I've never been to london zoo... but I love the sound of the barn... may do something around that.... thanks for that. So the lighting... the ceramic bulb, how do you know they are working??? Sorry if it's obvious but never used one and never seen one working either.


----------



## Willz0r2010 (Oct 6, 2010)

PeanutButterJellyTime said:


> So the lighting... the ceramic bulb, how do you know they are working???


Cos it's bloody hot!

Did you mean lighting or heating? You won't need lighting for a corn snake, really. Not unless it's in a really dark room anyway.


----------



## OrigamiB (Feb 19, 2008)

Ceramic bulbs.... probably one of the most efficient heating methods to instantly burn all your fingertips off! If unstatted they'l easily reach 100+c

There expensive but i've never had one break on me in the 4 years i've kept reps, there also the only bulb which you can use for both day and night as they don't emit light. As for lighting, you will only need a viewing light which can be any bulb of your choice, be it strip bulb, LED's, compact flourescent. If you plan to go down the planted route you will however need specific lighting


----------



## Willz0r2010 (Oct 6, 2010)

OrigamiB said:


> Ceramic bulbs.... probably one of the most efficient heating methods to instantly burn all your fingertips off! If unstatted they'l easily reach 100+c
> 
> There expensive but i've never had one break on me in the 4 years i've kept reps, there also the only bulb which you can use for both day and night as they don't emit light. As for lighting, you will only need a viewing light which can be any bulb of your choice, be it strip bulb, LED's, compact flourescent. If you plan to go down the planted route you will however need specific lighting


They're only expensive if you get the grossly overpriced branded ones. They're dirt cheap while still being incredibly reliable if you shop around a bit. Same with stats really.


----------



## OrigamiB (Feb 19, 2008)

Even if you get unbranded ceramics there still £10+, which for a lightbulb i guess you could say is expensive. I wouldn't really compare cheap stats to cheap bulbs though... The design and manufacture of a ceramic bulb is extremely basic. I have a few komodo branded ceramic bulbs which have lasted me years, but the same could never be said for a komodo stat for example


----------



## PeanutButterJellyTime (Mar 19, 2012)

Well that was dim of me. So the ceramic bulbs are alot better. 
Think I'll have a look into them. I'll look on ebay to see if I can get them cheaper, and just shop around.

Thanks for your help guys... and scuse my at times... idioticness


----------



## Willz0r2010 (Oct 6, 2010)

OrigamiB said:


> Even if you get unbranded ceramics there still £10+


Shop around a bit more : victory:

You can get them from £5-£9 if you know where to look.


----------



## my_shed (Jan 5, 2011)

Willz0r2010 said:


> Shop around a bit more : victory:
> 
> You can get them from £5-£9 if you know where to look.
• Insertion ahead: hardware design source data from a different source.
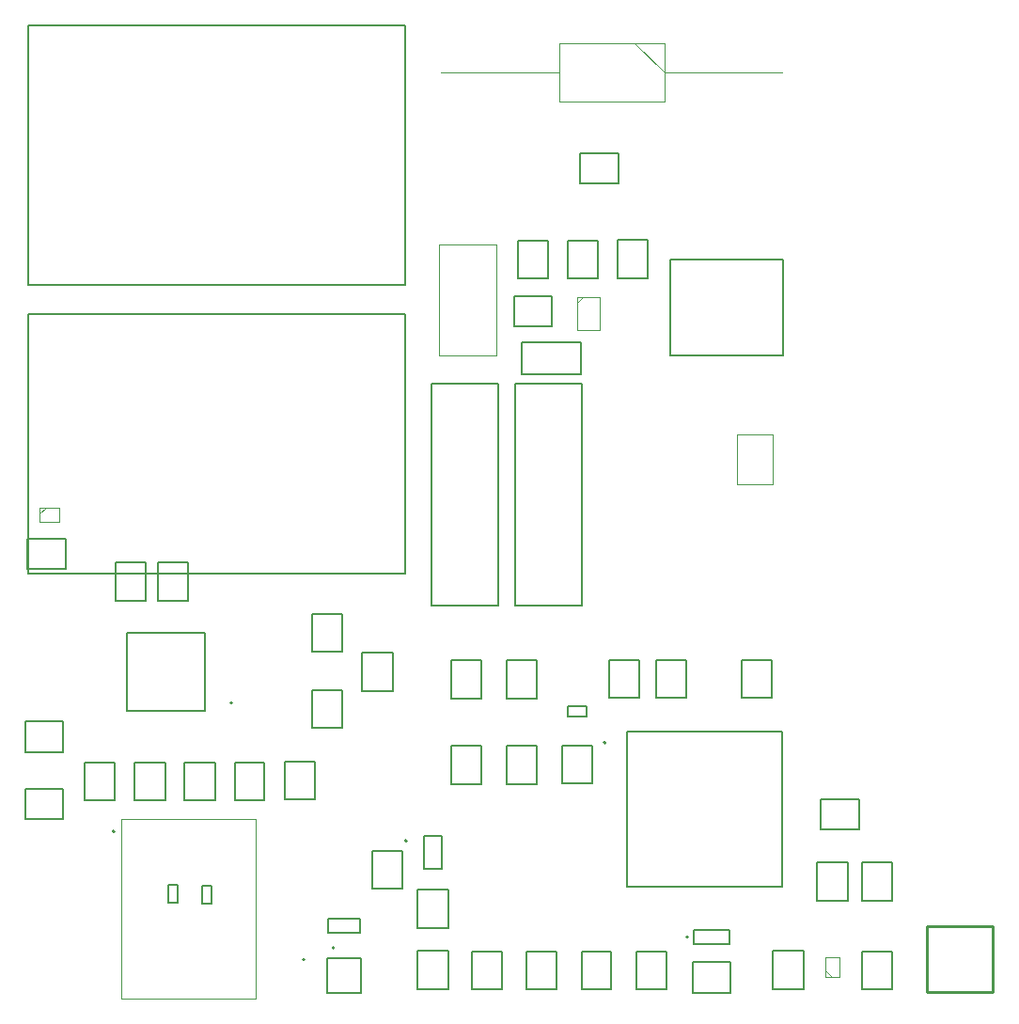
<source format=gbr>
%TF.GenerationSoftware,Altium Limited,Altium Designer,25.2.1 (25)*%
G04 Layer_Color=16711935*
%FSLAX43Y43*%
%MOMM*%
%TF.SameCoordinates,F5CB7E66-454E-439B-8716-0DC7987F3294*%
%TF.FilePolarity,Positive*%
%TF.FileFunction,Other,Mechanical_13*%
%TF.Part,Single*%
G01*
G75*
%TA.AperFunction,NonConductor*%
%ADD72C,0.200*%
%ADD74C,0.254*%
%ADD75C,0.127*%
%ADD78C,0.100*%
D72*
X9350Y15500D02*
G03*
X9350Y15500I-100J0D01*
G01*
X19951Y27051D02*
G03*
X19951Y27051I-100J0D01*
G01*
X29150Y5000D02*
G03*
X29150Y5000I-100J0D01*
G01*
X26480Y3955D02*
G03*
X26480Y3955I-100J0D01*
G01*
X53600Y23500D02*
G03*
X53600Y23500I-100J0D01*
G01*
X61019Y5969D02*
G03*
X61019Y5969I-100J0D01*
G01*
X35690Y14650D02*
G03*
X35690Y14650I-100J0D01*
G01*
X59420Y66961D02*
X69580D01*
X59420Y58321D02*
Y66961D01*
Y58321D02*
X69580D01*
Y66961D01*
X37914Y35847D02*
Y55847D01*
Y35847D02*
X43914D01*
Y55847D01*
X37914D02*
X43914D01*
X45400D02*
X51400D01*
Y35847D02*
Y55847D01*
X45400Y35847D02*
X51400D01*
X45400D02*
Y55847D01*
X35540Y64700D02*
Y88060D01*
X1540D02*
X35540D01*
X1540Y64700D02*
Y88060D01*
Y64700D02*
X35540D01*
Y38700D02*
Y62060D01*
X1540D02*
X35540D01*
X1540Y38700D02*
Y62060D01*
Y38700D02*
X35540D01*
D74*
X88466Y997D02*
Y6987D01*
X82476Y997D02*
X88466D01*
X82476D02*
Y6987D01*
X88466D01*
D75*
X46050Y59550D02*
X51350D01*
X46050Y56650D02*
Y59550D01*
Y56650D02*
X51350D01*
Y59550D01*
X50120Y26769D02*
X51880D01*
X50120Y25809D02*
Y26769D01*
Y25809D02*
X51880D01*
Y26769D01*
X17491Y26351D02*
Y33351D01*
X10491Y26351D02*
Y33351D01*
Y26351D02*
X17491D01*
X10491Y33351D02*
X17491D01*
X28550Y6350D02*
Y7650D01*
X31450D01*
Y6350D02*
Y7650D01*
X28550Y6350D02*
X31450D01*
X65833Y30910D02*
X68533D01*
X65833Y27510D02*
X68533D01*
Y30910D01*
X65833Y27510D02*
Y30910D01*
X50150Y65300D02*
X52850D01*
X50150Y68700D02*
X52850D01*
X50150Y65300D02*
Y68700D01*
X52850Y65300D02*
Y68700D01*
X54620Y68730D02*
X57380D01*
X54620Y65270D02*
X57380D01*
Y68730D01*
X54620Y65270D02*
Y68730D01*
X45650Y68700D02*
X48350D01*
X45650Y65300D02*
X48350D01*
Y68700D01*
X45650Y65300D02*
Y68700D01*
X4963Y39120D02*
Y41880D01*
X1503Y39120D02*
Y41880D01*
Y39120D02*
X4963D01*
X1503Y41880D02*
X4963D01*
X27098Y24800D02*
X29798D01*
X27098Y28200D02*
X29798D01*
X27098Y24800D02*
Y28200D01*
X29798Y24800D02*
Y28200D01*
X17223Y8997D02*
X18083D01*
Y10597D01*
X17223D02*
X18083D01*
X17223Y8997D02*
Y10597D01*
X14175Y9106D02*
X15035D01*
Y10706D01*
X14175D02*
X15035D01*
X14175Y9106D02*
Y10706D01*
X15640Y18270D02*
X18400D01*
X15640Y21730D02*
X18400D01*
X15640Y18270D02*
Y21730D01*
X18400Y18270D02*
Y21730D01*
X20150Y18300D02*
X22850D01*
X20150Y21700D02*
X22850D01*
X20150Y18300D02*
Y21700D01*
X22850Y18300D02*
Y21700D01*
X11140Y18270D02*
X13900D01*
X11140Y21730D02*
X13900D01*
X11140Y18270D02*
Y21730D01*
X13900Y18270D02*
Y21730D01*
X1270Y22620D02*
Y25380D01*
X4730Y22620D02*
Y25380D01*
X1270D02*
X4730D01*
X1270Y22620D02*
X4730D01*
X1300Y16650D02*
Y19350D01*
X4700Y16650D02*
Y19350D01*
X1300D02*
X4700D01*
X1300Y16650D02*
X4700D01*
X39380Y1270D02*
Y4730D01*
X36620Y1270D02*
Y4730D01*
X39380D01*
X36620Y1270D02*
X39380D01*
X79350Y1300D02*
Y4700D01*
X76650Y1300D02*
Y4700D01*
X79350D01*
X76650Y1300D02*
X79350D01*
X68620Y1296D02*
Y4756D01*
X71380Y1296D02*
Y4756D01*
X68620Y1296D02*
X71380D01*
X68620Y4756D02*
X71380D01*
X54760Y73804D02*
Y76564D01*
X51300Y73804D02*
Y76564D01*
Y73804D02*
X54760D01*
X51300Y76564D02*
X54760D01*
X39620Y19770D02*
Y23230D01*
X42380Y19770D02*
Y23230D01*
X39620Y19770D02*
X42380D01*
X39620Y23230D02*
X42380D01*
X45300Y63650D02*
X48700D01*
X45300Y60950D02*
X48700D01*
X45300D02*
Y63650D01*
X48700Y60950D02*
Y63650D01*
X44630Y19770D02*
Y23230D01*
X47390Y19770D02*
Y23230D01*
X44630Y19770D02*
X47390D01*
X44630Y23230D02*
X47390D01*
X44630Y27480D02*
Y30940D01*
X47390Y27480D02*
Y30940D01*
X44630Y27480D02*
X47390D01*
X44630Y30940D02*
X47390D01*
X39620Y27480D02*
Y30940D01*
X42380Y27480D02*
Y30940D01*
X39620Y27480D02*
X42380D01*
X39620Y30940D02*
X42380D01*
X31550Y950D02*
Y4050D01*
X28450Y950D02*
Y4050D01*
Y950D02*
X31550D01*
X28450Y4050D02*
X31550D01*
X55500Y10500D02*
Y24500D01*
Y10500D02*
X69500D01*
Y24500D01*
X55500D02*
X69500D01*
X27385Y18366D02*
Y21766D01*
X24685Y18366D02*
Y21766D01*
X27385D01*
X24685Y18366D02*
X27385D01*
X9350Y18300D02*
Y21700D01*
X6650Y18300D02*
Y21700D01*
X9350D01*
X6650Y18300D02*
X9350D01*
X13220Y36270D02*
Y39730D01*
X15980Y36270D02*
Y39730D01*
X13220Y36270D02*
X15980D01*
X13220Y39730D02*
X15980D01*
X9420Y36270D02*
Y39730D01*
X12180Y36270D02*
Y39730D01*
X9420Y36270D02*
X12180D01*
X9420Y39730D02*
X12180D01*
X34380Y28121D02*
Y31581D01*
X31620Y28121D02*
Y31581D01*
X34380D01*
X31620Y28121D02*
X34380D01*
X27098Y31701D02*
Y35101D01*
X29798Y31701D02*
Y35101D01*
X27098Y31701D02*
X29798D01*
X27098Y35101D02*
X29798D01*
X59008Y1300D02*
Y4700D01*
X56308Y1300D02*
Y4700D01*
X59008D01*
X56308Y1300D02*
X59008D01*
X61519Y6619D02*
X64719D01*
Y5319D02*
Y6619D01*
X61519Y5319D02*
X64719D01*
X61519D02*
Y6619D01*
X49650Y19800D02*
Y23200D01*
X52350Y19800D02*
Y23200D01*
X49650Y19800D02*
X52350D01*
X49650Y23200D02*
X52350D01*
X32559Y10365D02*
Y13765D01*
X35259Y10365D02*
Y13765D01*
X32559Y10365D02*
X35259D01*
X32559Y13765D02*
X35259D01*
X37200Y12150D02*
Y15050D01*
X38800Y12150D02*
Y15050D01*
X37200D02*
X38800D01*
X37200Y12150D02*
X38800D01*
X53895Y27510D02*
Y30910D01*
X56595Y27510D02*
Y30910D01*
X53895Y27510D02*
X56595D01*
X53895Y30910D02*
X56595D01*
X58086Y27510D02*
Y30910D01*
X60786Y27510D02*
Y30910D01*
X58086Y27510D02*
X60786D01*
X58086Y30910D02*
X60786D01*
X72975Y18350D02*
X76375D01*
X72975Y15650D02*
X76375D01*
X72975D02*
Y18350D01*
X76375Y15650D02*
Y18350D01*
X61389Y945D02*
Y3705D01*
X64849Y945D02*
Y3705D01*
X61389D02*
X64849D01*
X61389Y945D02*
X64849D01*
X76620Y9270D02*
X79380D01*
X76620Y12730D02*
X79380D01*
X76620Y9270D02*
Y12730D01*
X79380Y9270D02*
Y12730D01*
X72620Y9270D02*
X75380D01*
X72620Y12730D02*
X75380D01*
X72620Y9270D02*
Y12730D01*
X75380Y9270D02*
Y12730D01*
X36620Y6770D02*
X39380D01*
X36620Y10230D02*
X39380D01*
X36620Y6770D02*
Y10230D01*
X39380Y6770D02*
Y10230D01*
X51388Y1300D02*
X54088D01*
X51388Y4700D02*
X54088D01*
X51388Y1300D02*
Y4700D01*
X54088Y1300D02*
Y4700D01*
X46469Y1300D02*
X49169D01*
X46469Y4700D02*
X49169D01*
X46469Y1300D02*
Y4700D01*
X49169Y1300D02*
Y4700D01*
X41549Y1300D02*
X44249D01*
X41549Y4700D02*
X44249D01*
X41549Y1300D02*
Y4700D01*
X44249Y1300D02*
Y4700D01*
D78*
X51000Y63100D02*
X51500Y63600D01*
X51000Y60600D02*
Y63600D01*
Y60600D02*
X53000D01*
Y63600D01*
X51000D02*
X53000D01*
X38548Y58373D02*
X43748D01*
Y68373D01*
X38548D02*
X43748D01*
X38548Y58373D02*
Y68373D01*
X73350Y2407D02*
Y4183D01*
X74650D01*
Y2407D02*
Y4183D01*
X73350Y2407D02*
X74650D01*
X73350Y2970D02*
X73912Y2407D01*
X2612Y44650D02*
X4388D01*
Y43350D02*
Y44650D01*
X2612Y43350D02*
X4388D01*
X2612D02*
Y44650D01*
Y44088D02*
X3175Y44650D01*
X9950Y16600D02*
X22050D01*
X9950Y400D02*
Y16600D01*
Y400D02*
X22050D01*
Y16600D01*
X38763Y83820D02*
X49363D01*
X58863Y81170D02*
Y86470D01*
X49363Y81170D02*
X58863D01*
X49363D02*
Y86470D01*
X58863D01*
Y83820D02*
X69463D01*
X56213Y86470D02*
X58863Y83820D01*
X68600Y46750D02*
Y51250D01*
X65400Y46750D02*
X68600D01*
X65400D02*
Y51250D01*
X68600D01*
%TF.MD5,713bb4b4a4363a9456065d5a27655ac0*%
M02*

</source>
Oooh telld me where  tired of daft prices


----------



## Ron Magpie (Oct 11, 2009)

Ok, lots of good ideas here, so I'll just tell you what I do- feel free to use or not any bits. Blue is coming up for 3 now, and seems pretty healthy, at nearly 4ft long. He's in a standard 3ft Clearseal tank, with one of their viv lids- the one with the glass slide and the vent at one end. I use a halogen desk light for light- he really doesn't seem bothered either way, but I like to see him- on a timer. Standard heatmat set-up, although I usually turn this off completely in the summer. The substrate is a mix of orchid bark and 'live' leafmould, from a clean mixed beech and sweet chesnut wood on the North Downs, with additional leaf litter chucked on top occasionally. It naturally tends to be dryer at the 'hot end' and more moist at the 'cool end'- which gives all the native woodlice, springtails and other bugs a choice of habitat- as it does Blue. In addition, I've added tropical woodlice, springtails and ordinary compost worms- which on the whole, even cope with snake dung! I have noticed that the 'enrichment' (buzzword!) of the smell of new dead leaves definitely keeps him interested, as well. Decor is a mix of cork, rotted wood and branches, with a standard dog bowl for water. I generally have a serial ivy in a pot in there, but he always wrecks them over time, so I am seriously considering a fake. There are some fairly rubbish pics on my profile. Hope that's interesting, even if it doesn't help! :lol2:


----------



## Willz0r2010 (Oct 6, 2010)

my_shed said:


> Oooh telld me where  tired of daft prices


eBay, for one. I personally get all my equipment such as stats, heatmats, ceramics, heat cable and thermometers from Forttex - ridiculous prices but incredible quality.


----------



## PeanutButterJellyTime (Mar 19, 2012)

Ron Magpie said:


> Ok, lots of good ideas here, so I'll just tell you what I do- feel free to use or not any bits. Blue is coming up for 3 now, and seems pretty healthy, at nearly 4ft long. He's in a standard 3ft Clearseal tank, with one of their viv lids- the one with the glass slide and the vent at one end. I use a halogen desk light for light- he really doesn't seem bothered either way, but I like to see him- on a timer. Standard heatmat set-up, although I usually turn this off completely in the summer. The substrate is a mix of orchid bark and 'live' leafmould, from a clean mixed beech and sweet chesnut wood on the North Downs, with additional leaf litter chucked on top occasionally. It naturally tends to be dryer at the 'hot end' and more moist at the 'cool end'- which gives all the native woodlice, springtails and other bugs a choice of habitat- as it does Blue. In addition, I've added tropical woodlice, springtails and ordinary compost worms- which on the whole, even cope with snake dung! I have noticed that the 'enrichment' (buzzword!) of the smell of new dead leaves definitely keeps him interested, as well. Decor is a mix of cork, rotted wood and branches, with a standard dog bowl for water. I generally have a serial ivy in a pot in there, but he always wrecks them over time, so I am seriously considering a fake. There are some fairly rubbish pics on my profile. Hope that's interesting, even if it doesn't help! :lol2:


That sounds really interesting. I have no idea where I'd get the rotted wood, etc from.... they use pesticides around here, so no thank you 
WOuld I be able to buy it online?
I'll have a look at your pics... thanks dude


----------